Commentary

Most valuable D shares Rose spotlight

Updated: May 5, 2011, 3:09 PM ET
By Michael Wallace | ESPN.com

CHICAGO -- The most uncomfortable part of Derrick Rose's night came early.

Very early.

With the United Center crowd chanting his name, fans waving signs with adoring messages and NBA commissioner David Stern holding a microphone in one hand and motioning toward the most valuable player trophy with the other, Rose felt uneasy and out of place Wednesday night.

To Rose, attention is like a basketball. He does his best work when he's redirecting it, deflecting it and sharing it with his teammates. But this time -- on this stage -- he was on his own.

"I'm just happy it's over now and we can just ball out," Rose said of the ceremonial award presentations that placed him in front of cameras and crowds the past two days, when the only place he wanted to be after Monday's series-opening loss was back in front of the Atlanta Hawks.

But on the night that Rose was publicly presented his MVP award, the Bulls showed why he's boosted by the MVD -- the most valuable defense. And it was a marriage that worked harmoniously together in Wednesday's 86-73 victory over the Hawks to send the series to Atlanta this weekend tied 1-1.

[+] EnlargeDerrick Rose
Jonathan Daniel/Getty ImagesAfter a season of United Center chants heralding this honor, Derrick Rose showed off his MVP trophy before the game.

After losing Game 1 on Monday, the Bulls responded with desperation and defensive dominance. Actually, both Rose and his supporting cast reverted to familiar roles Wednesday. One of the league's stingiest defenses avenged Monday's mulligan, when the Bulls gave up 103 points and allowed the Hawks to shoot 51 percent from the field, by drastically realigning those totals two nights later.

The Hawks' offensive numbers dropped as drastically as the temperatures sometimes do this time of year in the Windy City. Atlanta shot just 33.8 percent from the field Wednesday and was held to 73 points, 30 below Monday's output.

What are the priorities in Chicago? Here's a hint: It's D-Rose. That's right, a tone-setting defense hyphenated by Rose's ability to make plays in key stretches to close the show. And those priorities are hammered into place by league coach of the year Tom Thibodeau, whose no-nonsense, never-satisfied approach allowed his team to avoid falling into a nearly insurmountable 2-0 series deficit.

"It was better," Thibodeau said flatly when asked to describe the difference between his defense Monday and the lockdown that was executed Wednesday. "We still have some things we have to clean up. We are not going to change how we play. We have to get better. Defense and rebounding are big keys as well as low turnovers. Tonight, we had great urgency. We have to get back to it."

Wednesday's game was a microcosm of exactly what the Bulls are -- both in terms of their shortcomings and their ability to be spectacular. They are equal parts vicious and vulnerable. Rose needs that tenacious D behind him. And that D needs Rose when there seems to be few other options.

Rose continues to struggle with his shot, was just 10 of 27 from the field and had eight turnovers in Game 2. And it took every ounce of effort from the Bulls' defense to hold off Atlanta's numerous rallies in the second half. But Chicago's defense could only carry it so far, and needed every play Rose made on his way to 25 points and 10 assists.

It's a give-and-take formula that's resulted in Chicago winning 62 games and earning the No. 1 seed in the playoffs. The Bulls' defense gives them a chance to stay in just about every game, and Rose takes advantage of almost every opportunity he gets to close out an opponent with a clutch shot or key pass.

"It's what we do," said center Joakim Noah, who had 19 points and 14 rebounds to fuel Chicago's 58-39 edge on the boards. "We went out there and played with passion, played together, played hard. We've got the MVP. But we're a team."

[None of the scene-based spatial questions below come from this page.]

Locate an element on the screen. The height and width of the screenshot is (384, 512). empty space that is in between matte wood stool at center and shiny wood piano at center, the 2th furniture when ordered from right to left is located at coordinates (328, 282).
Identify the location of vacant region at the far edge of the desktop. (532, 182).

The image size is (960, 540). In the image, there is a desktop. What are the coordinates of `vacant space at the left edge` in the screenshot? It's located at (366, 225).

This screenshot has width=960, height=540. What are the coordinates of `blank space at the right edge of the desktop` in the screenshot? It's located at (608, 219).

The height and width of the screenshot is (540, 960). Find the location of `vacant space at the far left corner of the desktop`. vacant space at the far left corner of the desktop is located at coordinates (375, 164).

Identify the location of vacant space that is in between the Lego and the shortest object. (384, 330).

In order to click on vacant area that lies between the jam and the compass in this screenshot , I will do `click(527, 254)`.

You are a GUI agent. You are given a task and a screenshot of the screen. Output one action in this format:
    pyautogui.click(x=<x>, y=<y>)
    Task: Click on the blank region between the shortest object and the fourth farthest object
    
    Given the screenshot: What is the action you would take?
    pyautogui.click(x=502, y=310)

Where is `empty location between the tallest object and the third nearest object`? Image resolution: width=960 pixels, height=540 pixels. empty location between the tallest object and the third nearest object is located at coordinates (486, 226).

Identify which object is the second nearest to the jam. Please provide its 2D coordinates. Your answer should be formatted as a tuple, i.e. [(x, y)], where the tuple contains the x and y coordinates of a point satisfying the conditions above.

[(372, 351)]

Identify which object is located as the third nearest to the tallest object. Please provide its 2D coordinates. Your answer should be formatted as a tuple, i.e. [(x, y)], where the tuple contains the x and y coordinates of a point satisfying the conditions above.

And what makes this team go is an MVP front man who would be just as happy if he were a backup singer. Rose was at the forefront before Wednesday's game for obvious reasons. But what's most impressive about his leadership is his ability and stand with his teammates.

It was indeed difficult for him to be paraded and serenaded after the Game 1 loss. And after drawing even in the series, he maintained a business-first demeanor with a laser focus set on Game 3 Friday in Atlanta.

"We can always step up," Rose said. "We can always improve each game. We need to execute more. We're having trouble with that. On the road, things are going to change."

What won't change is the Bulls' formula for success.

"We played more aggressive and were more into them defensively," forward Luol Deng said of the turnaround between Games 1 and 2 against Atlanta. "That's the way we have to play. That's our game."

The Bulls would like the Hawks to believe that the defense that showed up on Monday was an imposter. And that Wednesday's performance was the real deal.

But there is no identity crisis with the one-two punch they'll need to regain control of this series. Rose might have been in an uncomfortable spot because of all the individual attention he received early Wednesday night.

But by the end of Game 2, there was another example of how much he benefits from this tailor-made fit.

The NBA's newly anointed MVP was complemented perfectly by the league's MVD.